A small bowel capsule endoscopy is an examination that views the inside of your small intestine (bowel). See Figure 1. It is commonly done if other tests and examinations cannot find the source of gastrointestinal bleeding. It also is done to help diagnose other medical conditions and diseases that involve the small bowel.
Figure 1. Digestive system. Small bowel (small intestine) is shaded.
This information explains what typically happens for a small bowel capsule endoscopy. If you have any questions or concerns about this information, talk with a member of your health care team.
Before the examination, talk with the health care provider who ordered this examination about possible risks. One risk is capsule retention. This means the capsule does not pass through the digestive system and may need to be removed with surgery or endoscopy.
You wear equipment (Figure 2) for the entire examination, which is either 8 or 12 hours.
The equipment includes:
• A recorder inside a protective carrier that is strapped over your shoulder.
• A sensor belt that you wear around your waist.
• A wire (antenna) that connects the recorder to the sensor belt.
Rarely, antenna patches are placed on the abdomen and secured with adhesive pads. A wire from each antenna patch connects to the recorder.
For this examination, you swallow a capsule that contains a tiny video camera and a wireless, radio transmitter (Figure 3). The capsule is about the size of a large vitamin. It is made of nontoxic material that is not affected by stomach acid and digestive enzymes.
The capsule moves through your digestive tract by normal intestinal muscle activity.
You will not feel the capsule pass through your digestive tract.
The camera has lights and enough battery power to take thousands of color pictures as it passes through your small bowel. Pictures are collected by the recorder.
Figure 3. The capsule
Your health care team helps you put on the equipment. The camera and radio transmitter in the capsule are turned on and tested. Then you swallow the capsule with a drink of water. The capsule’s coating, when mixed with water, becomes slippery and easier to swallow.
• Do not take off any of the equipment during the examination. You may loosen the sensor belt to go to the bathroom.
• Do not let any of the equipment get wet.
• Do not eat or drink anything during the first two hours after you swallow the capsule.
• Two hours after you swallow the capsule, you may drink water or any clear, colorless liquid that looks like water. This can include clear carbonated beverages, clear tea, white grape juice or clear broth.

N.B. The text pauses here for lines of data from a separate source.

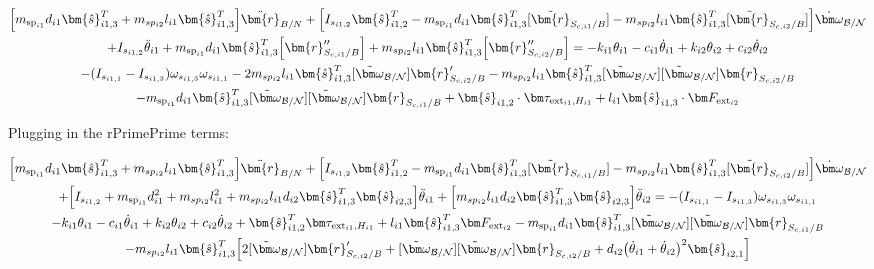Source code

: \documentclass[paper]{aiaaNew}
\begin{document}
\begin{multline}
\Big[m_{\text{sp}_{i1}} d_{i1} \bm{\hat{s}}_{i1,3}^T + m_{sp_{i2}} l_{i1} \bm{\hat{s}}_{i1,3}^T \Big] \ddot{\bm{r}}_{B/N} + \Big[I_{s_{i1,2}} \bm{\hat{s}}_{i1,2}^T - m_{\text{sp}_{i1}} d_{i1} \bm{\hat{s}}_{i1,3}^T [\tilde{\bm{r}}_{S_{c,i1}/B}] - m_{sp_{i2}} l_{i1} \bm{\hat{s}}_{i1,3}^T [\tilde{\bm{r}}_{S_{c,i2}/B}] \Big] \dot{\bm \omega}_{\cal{B/N}} \\
+ I_{s_{i1,2}} \ddot{\theta}_{i1} + m_{\text{sp}_{i1}} d_{i1} \bm{\hat{s}}_{i1,3}^T \Big[ \bm{r}''_{S_{c,i1}/B} 
\Big] + m_{sp_{i2}} l_{i1} \bm{\hat{s}}_{i1,3}^T \Big[ \bm{r}''_{S_{c,i2}/B}\Big]
= -k_{i1} \theta_{i1} - c_{i1} \dot{\theta}_{i1} + k_{i2} \theta_{i2} + c_{i2} \dot{\theta}_{i2} \\
- (I_{s_{i1,1}} - I_{s_{i1,3}}) \omega_{s_{i1,3}} \omega_{s_{i1,1}} 
- 2 m_{sp_{i2}} l_{i1} \bm{\hat{s}}_{i1,3}^T [\tilde{\bm\omega}_{\cal B/N}] \bm{r}'_{S_{c,i2}/B}
- m_{sp_{i2}} l_{i1} \bm{\hat{s}}_{i1,3}^T [\tilde{\bm\omega}_{\cal B/N}] [\tilde{\bm\omega}_{\cal B/N}] \bm{r}_{S_{c,i2}/B}\\ 
- m_{\text{sp}_{i1}} d_{i1} \bm{\hat{s}}_{i1,3}^T [\tilde{\bm\omega}_{\cal B/N}] [\tilde{\bm\omega}_{\cal B/N}] \bm{r}_{S_{c,i1}/B}
+ \bm{\hat{s}}_{i1,2} \cdot \bm \tau_{\text{ext}_{i1},H_{i1}}
+ l_{i1} \bm{\hat{s}}_{i1,3} \cdot \bm F_{\text{ext}_{i2}} 
\end{multline}

Plugging in the rPrimePrime terms:

\begin{multline}
\Big[m_{\text{sp}_{i1}} d_{i1} \bm{\hat{s}}_{i1,3}^T + m_{sp_{i2}} l_{i1} \bm{\hat{s}}_{i1,3}^T \Big] \ddot{\bm{r}}_{B/N} + \Big[I_{s_{i1,2}} \bm{\hat{s}}_{i1,2}^T - m_{\text{sp}_{i1}} d_{i1} \bm{\hat{s}}_{i1,3}^T [\tilde{\bm{r}}_{S_{c,i1}/B}] - m_{sp_{i2}} l_{i1} \bm{\hat{s}}_{i1,3}^T [\tilde{\bm{r}}_{S_{c,i2}/B}] \Big] \dot{\bm \omega}_{\cal{B/N}} \\
+ \Big[I_{s_{i1,2}} + m_{\text{sp}_{i1}} d_{i1}^2 + m_{sp_{i2}} l_{i1}^2 + m_{sp_{i2}} l_{i1} d_{i2} \bm{\hat{s}}_{i1,3}^T \bm{\hat{s}}_{i2,3} \Big] \ddot{\theta}_{i1} + \Big[m_{sp_{i2}} l_{i1} d_{i2} \bm{\hat{s}}_{i1,3}^T \bm{\hat{s}}_{i2,3} \Big]\ddot{\theta}_{i2}
= - (I_{s_{i1,1}} - I_{s_{i1,3}}) \omega_{s_{i1,3}} \omega_{s_{i1,1}}\\ -k_{i1} \theta_{i1} - c_{i1} \dot{\theta}_{i1} 
+ k_{i2} \theta_{i2} + c_{i2} \dot{\theta}_{i2} + \bm{\hat{s}}_{i1,2}^T \bm \tau_{\text{ext}_{i1},H_{i1}}
+ l_{i1} \bm{\hat{s}}_{i1,3}^T \bm F_{\text{ext}_{i2}} 
- m_{\text{sp}_{i1}} d_{i1} \bm{\hat{s}}_{i1,3}^T [\tilde{\bm\omega}_{\cal B/N}] [\tilde{\bm\omega}_{\cal B/N}] \bm{r}_{S_{c,i1}/B}\\
 - m_{sp_{i2}} l_{i1} \bm{\hat{s}}_{i1,3}^T\Big[ 2 [\tilde{\bm\omega}_{\cal B/N}] \bm{r}'_{S_{c,i2}/B} + [\tilde{\bm\omega}_{\cal B/N}] [\tilde{\bm\omega}_{\cal B/N}] \bm{r}_{S_{c,i2}/B} + d_{i2} \big(\dot{\theta}_{i1} + \dot{\theta}_{i2}\big)^2 \bm{\hat{s}}_{i2,1}\Big]
\end{multline}
\end{document}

• Four hours after you swallow the capsule, you may drink any liquids and eat a light meal or snack such as soup and a sandwich. Avoid seeds, nuts, fruits, vegetables or salads.
• You may resume your regular diet eight hours after you swallow the capsule.
• Do not take medications during the first two hours after you swallow the capsule unless told otherwise by your health care provider.
• Two hours after you swallow the capsule, you may take any necessary medications by mouth.
• If you have diabetes or take blood thinners and are unsure about when to resume taking your medications, talk with the health care provider who ordered this examination.
• You may leave the procedure area and move around.
• Do not exercise, engage in vigorous activities, lift heavy objects, bend, or stoop until after you remove the equipment at the end of the examination.
• Stay away from strong electromagnetic devices such as magnetic resonance imaging (MRI) or ham radios until after you pass the capsule.
• You may use computers, stereos, radios and cell phones.
• You may drive.
• You may return to work if it is compatible with the previously noted restrictions.
When to get medical help
Get emergency medical care if you have:
• Chest pain.
• New abdominal pain.
• Nausea or vomiting.
The End of the Examination
Usually, the capsule reaches the lower end of the small bowel in 8 to 12 hours and later passes with a bowel movement. However, it may pass before 8 hours. Time varies because everyone’s digestive system is different.
If you see the capsule in the toilet before the time you were told to remove the equipment that is noted on page 5, remove all of the equipment and put it into the bag given to you. Do not retrieve the capsule from the toilet. You do not need to return it. You can safely flush the capsule down the toilet.
Otherwise, at the time noted on page 5, remove all of the equipment and put it into the bag given to you.
Bring the bag of equipment to the desk where you checked in for your small bowel capsule endoscopy. If you do this examination while staying in the hospital, leave the bag of equipment in your hospital room.
Pictures collected by the recorder are transferred to a computer and evaluated by your health care team. Talk with the health care provider who ordered the small bowel capsule endoscopy about how to get your results.
Possible Capsule Issues
If you do not pass the capsule within 12 hours, the capsule may take up to three days to move through your digestive system. You can safely flush the capsule down the toilet.
If you do not see the capsule in the toilet within two weeks, contact the health care provider who ordered this examination. You may need an X-ray to confirm the capsule is no longer in your body. If the capsule does not pass through your digestive system, it may need to be removed with surgery or endoscopy.
Do not have magnetic resonance imaging (MRI) until you are certain the capsule has passed; either you saw it in the toilet or an X-ray confirmed the capsule passed.